WHAT YOU ARE ASKED TO DO: Turn the lines of the entries into a numbered list, beginning at the line that has "transactions are exclusive and outside" and stopping after the line that has "Optic Splice Closures". Skip blank lines and leave the pictures out.

ENTRIES PROVIDED:
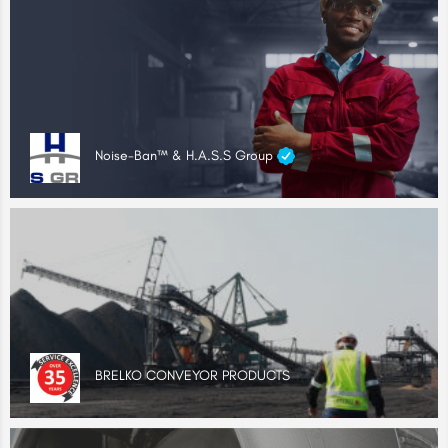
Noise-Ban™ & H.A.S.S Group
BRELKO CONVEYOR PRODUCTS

---

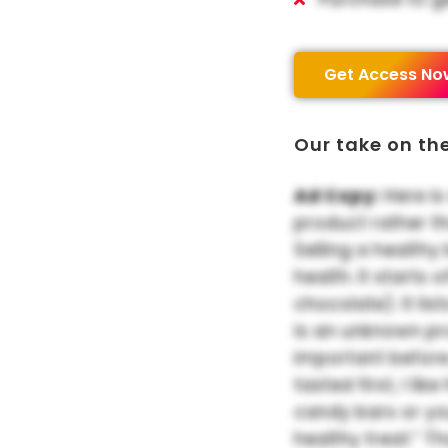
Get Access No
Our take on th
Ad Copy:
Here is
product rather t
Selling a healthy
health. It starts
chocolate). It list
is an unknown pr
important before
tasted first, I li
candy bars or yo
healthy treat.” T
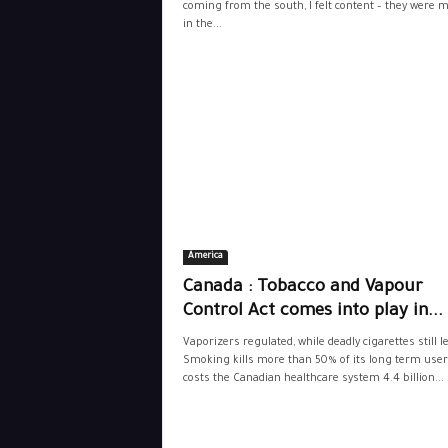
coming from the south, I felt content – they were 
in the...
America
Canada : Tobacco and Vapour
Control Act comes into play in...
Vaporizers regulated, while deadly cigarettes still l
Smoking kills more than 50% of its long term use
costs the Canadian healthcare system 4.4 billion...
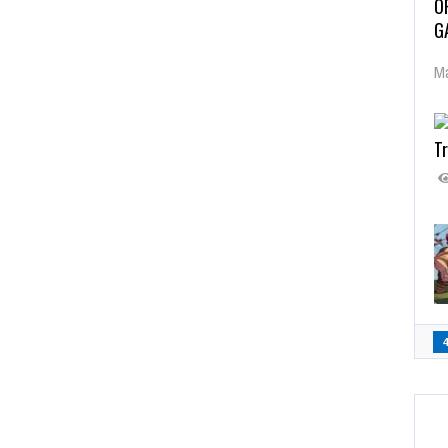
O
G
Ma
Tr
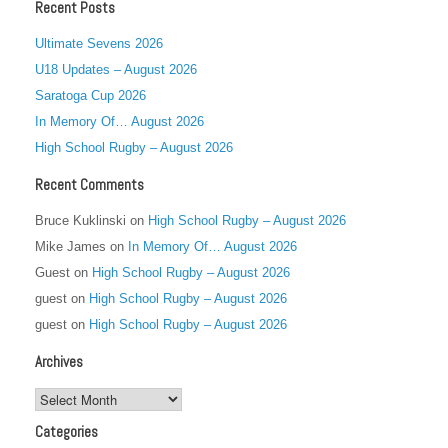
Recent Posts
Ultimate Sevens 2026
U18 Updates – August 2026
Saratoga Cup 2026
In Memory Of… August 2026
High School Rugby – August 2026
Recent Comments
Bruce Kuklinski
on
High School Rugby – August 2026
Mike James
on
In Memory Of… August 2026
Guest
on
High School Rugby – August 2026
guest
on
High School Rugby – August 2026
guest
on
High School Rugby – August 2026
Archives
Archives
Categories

...

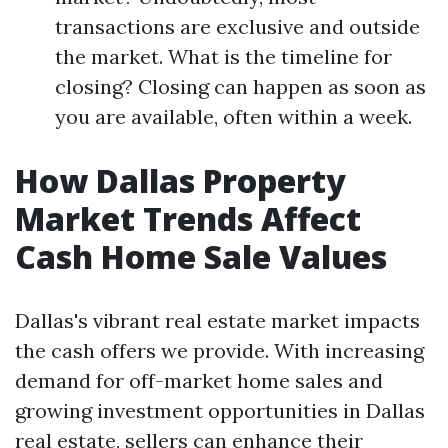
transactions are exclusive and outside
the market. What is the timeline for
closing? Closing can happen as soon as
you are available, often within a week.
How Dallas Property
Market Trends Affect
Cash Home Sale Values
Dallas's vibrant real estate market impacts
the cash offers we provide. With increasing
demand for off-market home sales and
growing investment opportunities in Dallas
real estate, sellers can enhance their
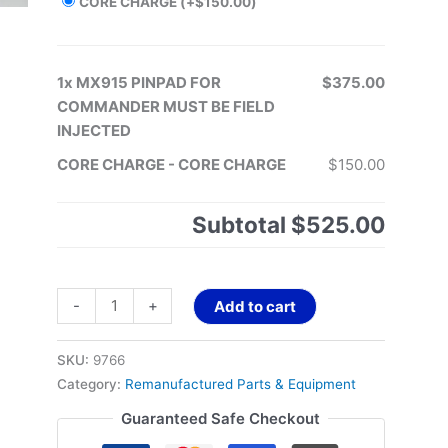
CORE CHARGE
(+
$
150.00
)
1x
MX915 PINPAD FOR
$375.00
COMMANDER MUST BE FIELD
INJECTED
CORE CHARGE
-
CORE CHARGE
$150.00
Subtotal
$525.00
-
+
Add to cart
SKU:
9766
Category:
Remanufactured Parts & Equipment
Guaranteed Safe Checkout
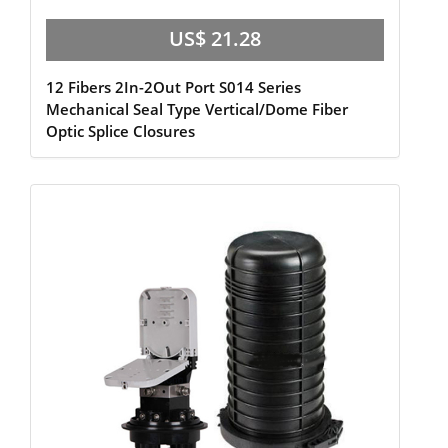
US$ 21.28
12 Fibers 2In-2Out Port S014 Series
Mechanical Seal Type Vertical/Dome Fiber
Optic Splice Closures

EXERCISE OUTPUT:
1. transactions are exclusive and outside
2. the market. What is the timeline for
3. closing? Closing can happen as soon as
4. you are available, often within a week.
5. How Dallas Property
6. Market Trends Affect
7. Cash Home Sale Values
8. Dallas's vibrant real estate market impacts
9. the cash offers we provide. With increasing
10. demand for off-market home sales and
11. growing investment opportunities in Dallas
12. real estate, sellers can enhance their
13. CORE CHARGE
14. (+
15. $
16. 150.00
17. )
18. 1x
19. MX915 PINPAD FOR
20. $375.00
21. COMMANDER MUST BE FIELD
22. INJECTED
23. CORE CHARGE
24. -
25. CORE CHARGE
26. $150.00
27. Subtotal
28. $525.00
29. -
30. +
31. Add to cart
32. SKU:
33. 9766
34. Category:
35. Remanufactured Parts & Equipment
36. Guaranteed Safe Checkout
37. US$ 21.28
38. 12 Fibers 2In-2Out Port S014 Series
39. Mechanical Seal Type Vertical/Dome Fiber
40. Optic Splice Closures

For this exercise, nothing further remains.